I think for a you are absolutely correct it's your list of [up,down,left,right].

However for s it's really the location in the grid and s' is the location you can go to. What that means is that you pick a state, and then you pick a particular s' and go through all the actions that can take you to that sprime, which you use to figure out those values. (pick a max out of those). Finally you go for the next s' and do the same thing, when you've exhausted all the s' values then you find the max of what you just finished searching on.
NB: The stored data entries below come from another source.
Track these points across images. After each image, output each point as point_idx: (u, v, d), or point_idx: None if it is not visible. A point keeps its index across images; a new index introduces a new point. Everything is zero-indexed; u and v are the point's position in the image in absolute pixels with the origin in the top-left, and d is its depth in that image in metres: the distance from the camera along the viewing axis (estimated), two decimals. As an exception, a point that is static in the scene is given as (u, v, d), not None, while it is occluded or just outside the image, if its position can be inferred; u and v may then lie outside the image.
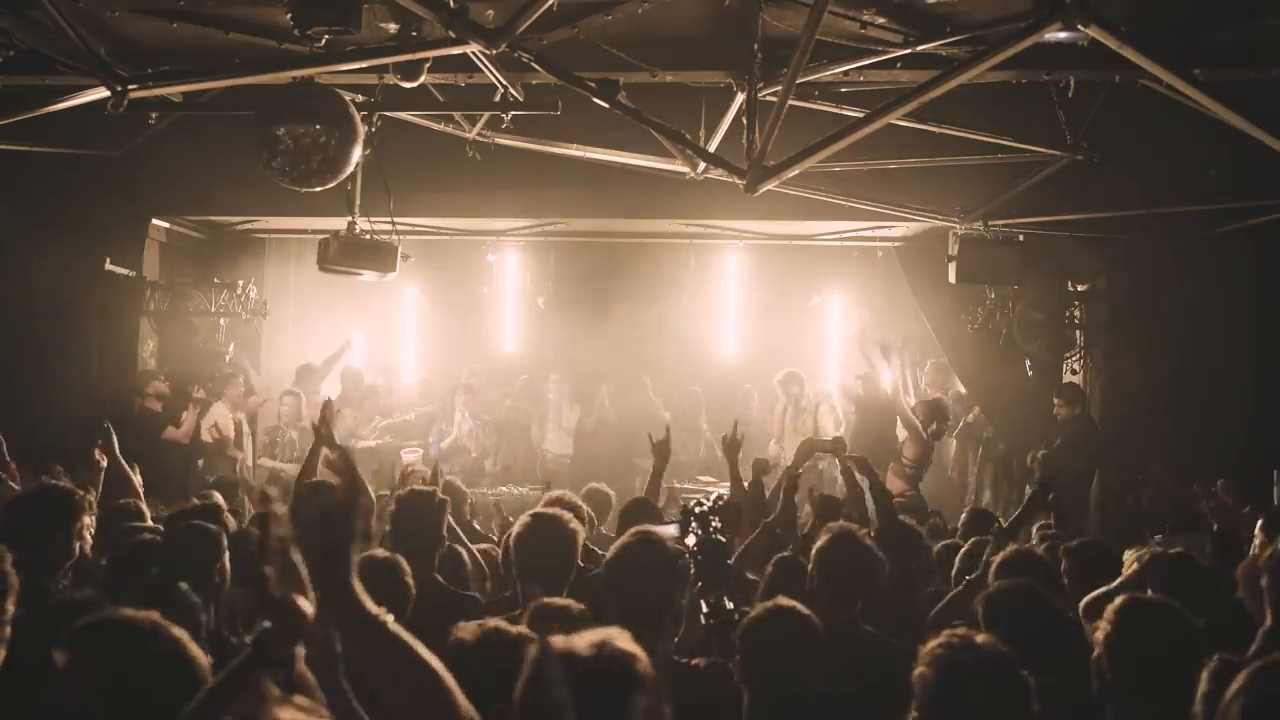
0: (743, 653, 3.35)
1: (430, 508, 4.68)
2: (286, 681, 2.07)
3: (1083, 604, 4.13)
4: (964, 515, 6.63)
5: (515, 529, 4.12)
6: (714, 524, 4.27)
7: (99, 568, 4.38)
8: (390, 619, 2.04)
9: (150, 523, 5.11)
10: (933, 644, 2.66)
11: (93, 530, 4.30)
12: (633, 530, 3.75)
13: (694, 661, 3.52)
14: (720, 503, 4.62)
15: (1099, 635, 3.10)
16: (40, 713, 2.30)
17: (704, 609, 3.71)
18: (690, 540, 4.02)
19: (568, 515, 4.14)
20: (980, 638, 2.71)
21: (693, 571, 3.72)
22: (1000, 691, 2.59)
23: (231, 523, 4.99)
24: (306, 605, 2.06)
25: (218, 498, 6.06)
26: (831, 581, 4.08)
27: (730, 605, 3.74)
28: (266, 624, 2.13)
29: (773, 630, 3.32)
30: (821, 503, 5.92)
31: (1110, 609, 3.16)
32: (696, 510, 4.32)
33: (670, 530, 4.10)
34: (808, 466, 6.66)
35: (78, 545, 4.08)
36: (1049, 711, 2.65)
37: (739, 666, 3.34)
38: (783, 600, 3.44)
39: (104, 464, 5.73)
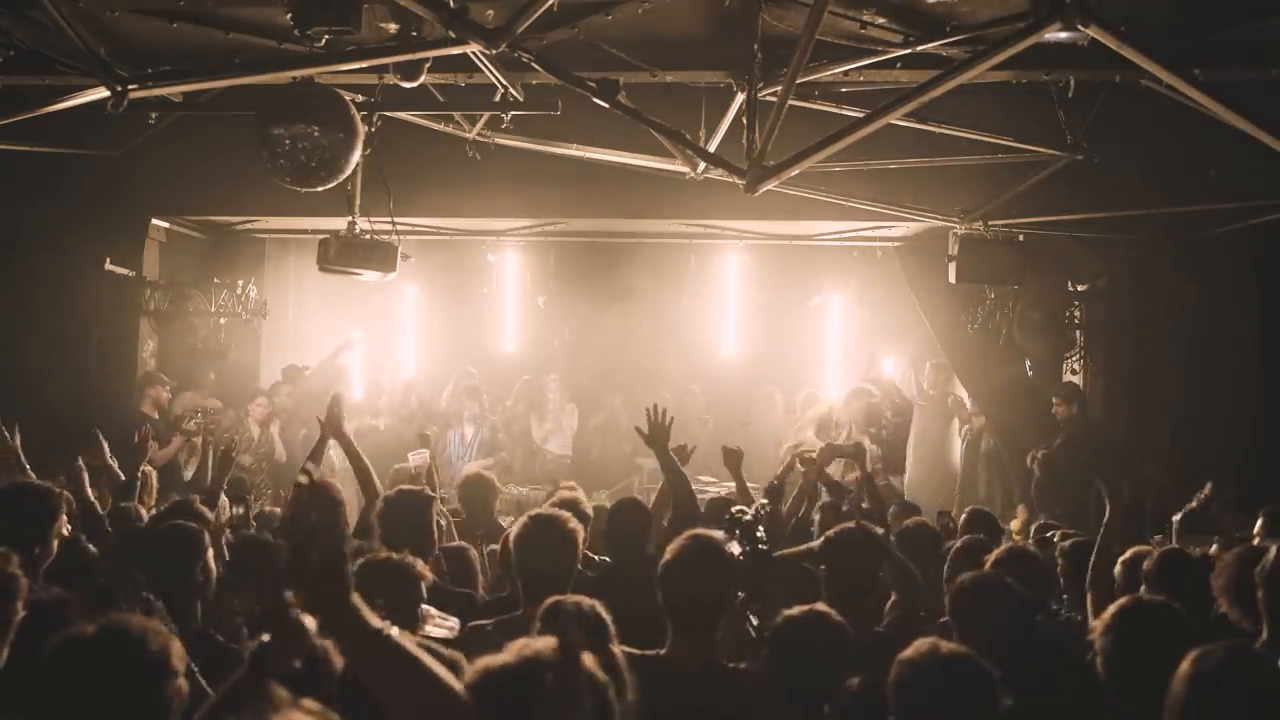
0: (771, 653, 3.36)
1: (418, 506, 4.67)
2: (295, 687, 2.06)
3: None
4: (964, 515, 6.63)
5: (515, 529, 4.12)
6: (760, 535, 4.25)
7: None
8: (394, 630, 2.02)
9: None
10: (905, 650, 2.80)
11: (67, 529, 4.29)
12: (689, 533, 3.74)
13: (740, 666, 3.53)
14: (764, 512, 4.59)
15: (1096, 636, 3.11)
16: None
17: (753, 622, 3.69)
18: (735, 549, 3.98)
19: (567, 515, 4.14)
20: (947, 644, 2.77)
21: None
22: (965, 687, 2.70)
23: (210, 519, 4.97)
24: (310, 621, 2.05)
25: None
26: (836, 575, 4.11)
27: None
28: (265, 638, 2.11)
29: (804, 634, 3.33)
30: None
31: (1108, 611, 3.17)
32: (743, 520, 4.29)
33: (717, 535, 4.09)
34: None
35: (55, 545, 4.09)
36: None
37: (767, 667, 3.34)
38: (819, 605, 3.45)
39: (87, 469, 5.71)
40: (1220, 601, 3.88)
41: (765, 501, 4.95)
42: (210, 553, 3.96)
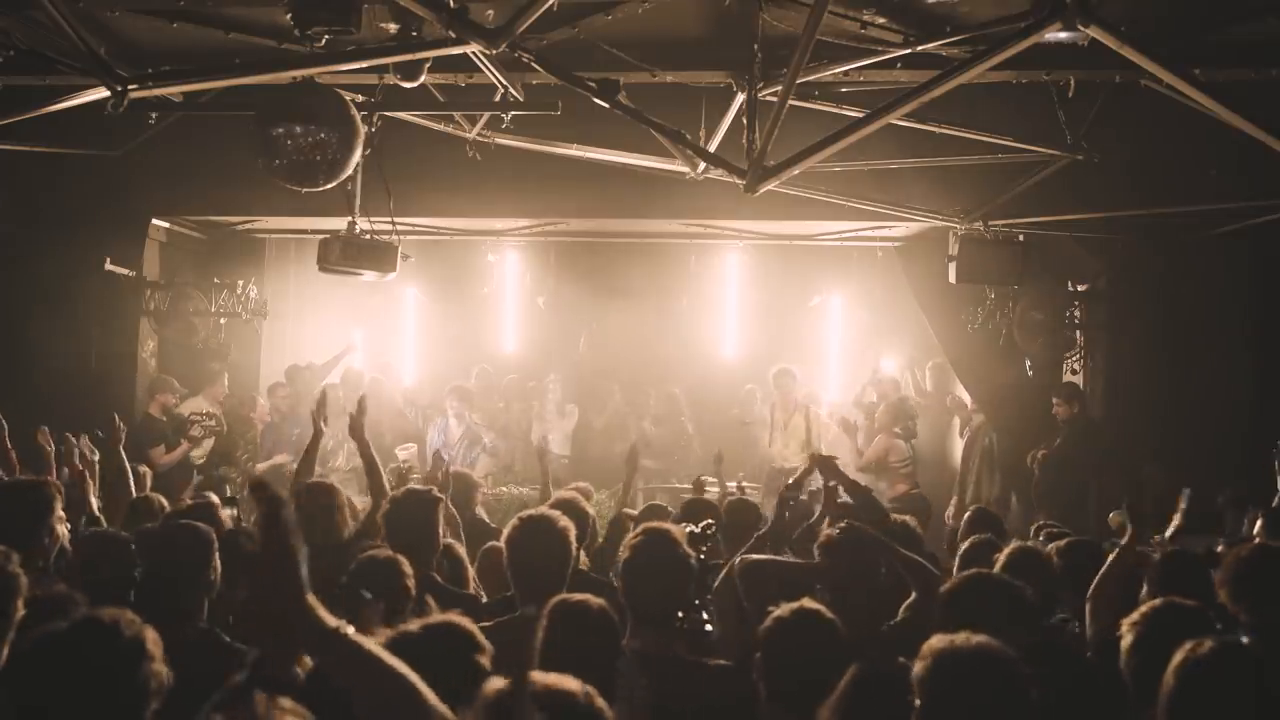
0: (764, 651, 3.37)
1: (425, 507, 4.68)
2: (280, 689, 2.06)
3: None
4: (967, 514, 6.62)
5: (507, 531, 4.16)
6: (702, 549, 4.29)
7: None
8: (350, 630, 2.01)
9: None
10: (932, 640, 2.71)
11: (66, 522, 4.31)
12: (645, 527, 3.79)
13: (700, 660, 3.55)
14: (710, 529, 4.63)
15: (1124, 640, 3.11)
16: None
17: (679, 615, 3.74)
18: None
19: (557, 514, 4.17)
20: (977, 636, 2.73)
21: None
22: (995, 683, 2.63)
23: (227, 521, 4.99)
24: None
25: (213, 498, 6.07)
26: (833, 575, 4.13)
27: (705, 617, 3.79)
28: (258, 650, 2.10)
29: (796, 631, 3.33)
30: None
31: (1138, 613, 3.17)
32: (688, 532, 4.33)
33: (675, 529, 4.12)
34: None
35: (57, 535, 4.11)
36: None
37: (759, 665, 3.36)
38: (808, 603, 3.46)
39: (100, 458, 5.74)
40: (1220, 594, 3.91)
41: (710, 522, 4.97)
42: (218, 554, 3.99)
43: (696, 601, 3.79)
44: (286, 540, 1.95)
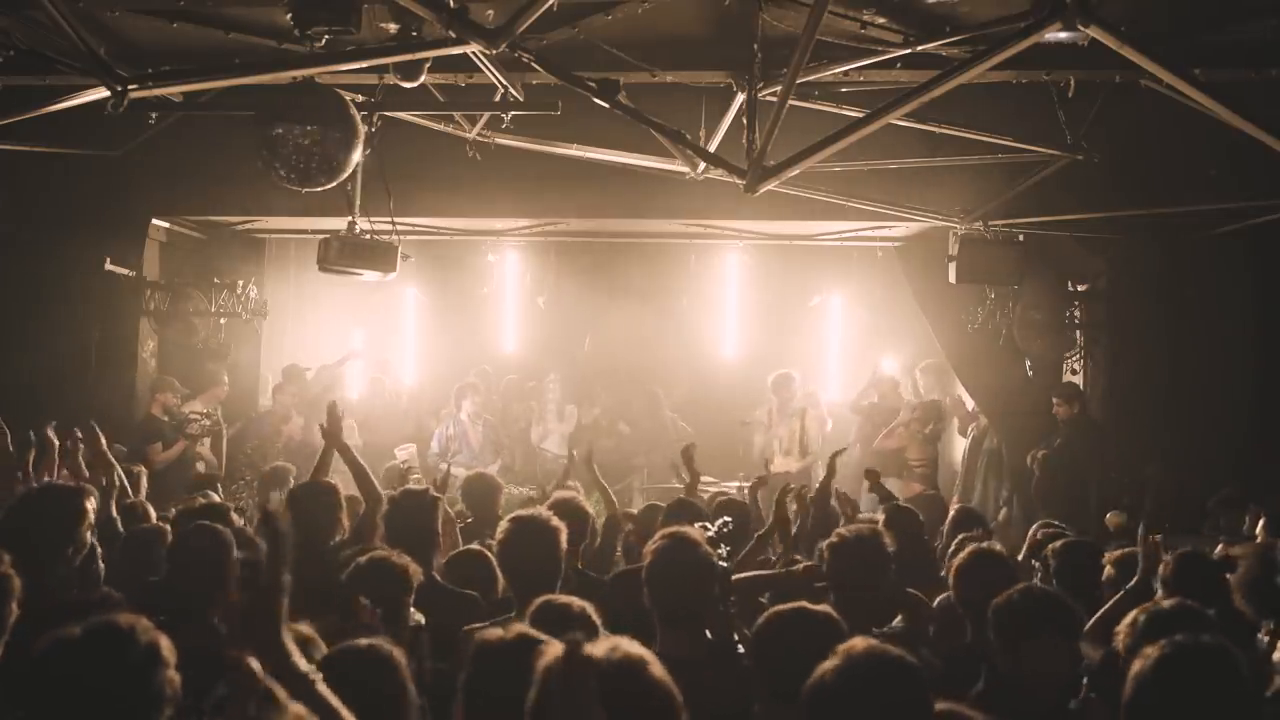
0: (762, 648, 3.36)
1: (423, 507, 4.68)
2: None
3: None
4: (951, 514, 6.63)
5: (499, 532, 4.16)
6: (720, 550, 4.29)
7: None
8: (319, 678, 2.02)
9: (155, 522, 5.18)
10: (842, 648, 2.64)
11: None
12: (666, 531, 3.79)
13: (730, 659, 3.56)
14: (727, 529, 4.63)
15: (1120, 643, 3.11)
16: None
17: (708, 633, 3.74)
18: None
19: (548, 514, 4.18)
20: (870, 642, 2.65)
21: None
22: (885, 689, 2.54)
23: (239, 522, 5.00)
24: (257, 665, 2.05)
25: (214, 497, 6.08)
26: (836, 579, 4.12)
27: (736, 638, 3.79)
28: (224, 688, 2.11)
29: (792, 626, 3.32)
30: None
31: (1131, 617, 3.17)
32: (706, 536, 4.33)
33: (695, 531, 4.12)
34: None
35: (88, 538, 4.13)
36: None
37: (754, 662, 3.35)
38: (803, 602, 3.45)
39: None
40: (1235, 597, 3.90)
41: (728, 519, 4.97)
42: (234, 555, 4.00)
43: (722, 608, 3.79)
44: (279, 580, 1.96)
Suppose you picked a grid cell in the corner, you'd only have 2 states you could possibly move to (assuming bottom left corner), depending on how you choose to "name" your states, we could in this case assume a state is an x,y coordinate, so your current state s is 1,1 and your s' (or s prime) list is x+1,y and x,y+1 (no diagonal in this example) (The Summation part that goes over all s')

Also you don't have it listed in your equation, but the max is of a or the action that gives you the max, so first you pick the s' that gives you the max and then within that you pick the action (at least this is my understanding of the algorithm).

So if you had

x,y+1 left = 10 
x,y+1 right = 5 

x+1,y left = 3
x+1,y right 2

You'll pick x,y+1 as your s', but then you'll need to pick an action that is maximized which is in this case left for x,y+1. I'm not sure if there is a subtle difference between just finding the maximum number and finding the state then the maximum number though so maybe someone someday can clarify that for me.

If your movements are deterministic (meaning if you say go forward, you go forward with 100% certainty), then it's pretty easy you have one action, However if they are non deterministic, you have a say 80% certainty then you should consider the other actions which could get you there. This is the context of the slippery wheel that Jose mentioned above.

I don't want to detract what others have said, but just to give some additional information.